大規模化は「事故やけがが増える」「騒々しく落ち着かなくなる」「指導員の目が行き届かない」など弊害が指摘されており、改善が求められています。
小学校区の3割 学童保育がない
入所児童数は、2919人(0・4%)増の80万4309人と微増でした。政府の「子ども・子育てビジョン」(1月29日閣議決定)の「5年間で30万人増やす」という目標からみても大きな遅れです。学童保育のない小学校区は依然として3割あり、保育所を卒園した子どもの6割しか入所できていません。
入所児童が増えない理由として今年注目されているのが、経済的な理由で入所しない、退所するというケースです。
同協議会が入所児童数10人以上減少の421市町村に聞き取りしたところ、17市町が「経済的負担が理由(保育料が高い、保育料の値上げ)」を挙げました。学童保育は、所得に応じた料金体系や低所得家庭への保育料減免のない自治体も多く、「特に母子家庭などで、必要性が高くても入所できない家庭が少なくない」のが現状です。

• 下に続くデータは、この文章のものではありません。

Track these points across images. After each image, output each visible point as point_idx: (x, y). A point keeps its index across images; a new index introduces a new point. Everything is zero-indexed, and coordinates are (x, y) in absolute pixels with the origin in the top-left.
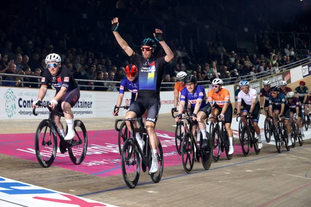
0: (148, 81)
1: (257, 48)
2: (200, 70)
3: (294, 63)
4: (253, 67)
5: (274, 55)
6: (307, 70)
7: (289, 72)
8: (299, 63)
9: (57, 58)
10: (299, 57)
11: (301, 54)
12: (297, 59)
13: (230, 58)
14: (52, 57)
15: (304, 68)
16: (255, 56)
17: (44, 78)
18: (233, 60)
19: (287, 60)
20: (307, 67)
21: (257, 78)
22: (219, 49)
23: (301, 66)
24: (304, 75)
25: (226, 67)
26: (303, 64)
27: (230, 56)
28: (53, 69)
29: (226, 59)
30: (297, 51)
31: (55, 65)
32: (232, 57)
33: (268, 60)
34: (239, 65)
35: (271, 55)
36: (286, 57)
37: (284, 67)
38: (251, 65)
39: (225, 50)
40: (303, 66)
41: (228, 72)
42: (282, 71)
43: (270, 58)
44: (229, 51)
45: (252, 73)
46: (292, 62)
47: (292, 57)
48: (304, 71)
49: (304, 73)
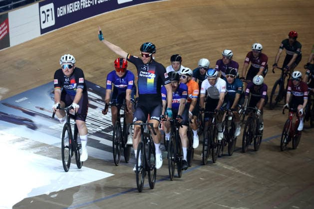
0: (148, 86)
7: (5, 19)
9: (73, 59)
14: (68, 58)
17: (57, 80)
20: (51, 6)
28: (68, 70)
31: (70, 67)
40: (41, 5)
49: (44, 22)
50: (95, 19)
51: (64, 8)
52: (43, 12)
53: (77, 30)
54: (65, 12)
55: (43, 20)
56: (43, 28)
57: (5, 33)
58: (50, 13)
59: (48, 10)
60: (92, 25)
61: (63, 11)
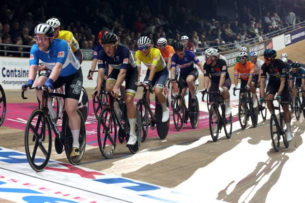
1: (237, 16)
5: (254, 23)
6: (289, 38)
7: (271, 41)
15: (286, 36)
20: (289, 35)
23: (283, 35)
24: (287, 44)
32: (212, 25)
35: (251, 23)
40: (285, 35)
43: (251, 26)
48: (286, 39)
49: (286, 42)
57: (271, 47)
61: (294, 37)
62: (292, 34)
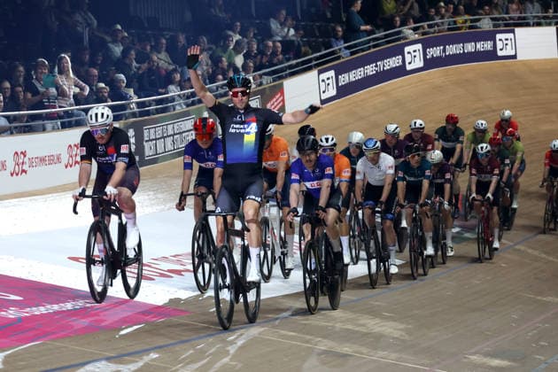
1: (188, 16)
2: (21, 79)
3: (294, 62)
4: (175, 70)
5: (238, 37)
6: (332, 82)
7: (280, 89)
8: (310, 61)
10: (308, 44)
11: (315, 36)
12: (303, 49)
13: (111, 45)
14: (99, 116)
15: (324, 76)
16: (182, 39)
17: (85, 148)
18: (117, 50)
19: (274, 53)
20: (332, 73)
21: (188, 106)
22: (78, 18)
23: (315, 72)
24: (324, 97)
25: (95, 72)
26: (321, 65)
27: (108, 39)
29: (99, 46)
30: (304, 28)
32: (115, 41)
33: (219, 52)
34: (134, 64)
35: (227, 38)
36: (270, 44)
37: (265, 74)
38: (171, 67)
39: (95, 22)
40: (320, 72)
41: (102, 85)
42: (261, 84)
43: (225, 48)
44: (106, 24)
45: (174, 91)
46: (288, 60)
47: (288, 46)
48: (322, 84)
49: (324, 92)
50: (382, 88)
51: (346, 75)
52: (323, 81)
53: (362, 101)
54: (347, 81)
55: (322, 89)
56: (323, 98)
57: (280, 105)
58: (330, 81)
59: (328, 79)
60: (377, 95)
61: (345, 79)
62: (339, 71)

自治体が把握している待機児童は約6200人です。待機児童を把握していない自治体が6割あり、経済的理由や入所資格要件厳格化などで申し込みを断念したケースは待機児童に含まれません。「潜在的待機児童」が相当数いることは明らかです。
同調査は、「自治体によって設置率(小学校数比)に大きな差がある(さいたま市は154%、川崎市は12%)」「児童一人あたりの床面積が狭い」「指導員の働く条件が劣悪で、3年間で半数が退職」などの実態も紹介しています。
保育料減免など制度拡充を
同協議会事務局次長の真田祐(ゆたか)さんは、「国民基礎調査などから推計すると、母子家庭の低学年児童で8万人以上が利用できていません。母子家庭以外でも経済的理由が利用の障害になっているケースが増えていると考えられます。国の制度として保育料の減免を行うことが必要です」と指摘します。
最低基準がなく予算措置少ない
同協議会は、国の制度の問題点として「公的責任があいまい」「最低基準がつくられていない」「予算措置が“奨励的な補助金”というあいまいな性格で、しかも実際に必要な金額と比べて非常に少ない」をあげ、国の制度を抜本的に改善・拡充することを求めています。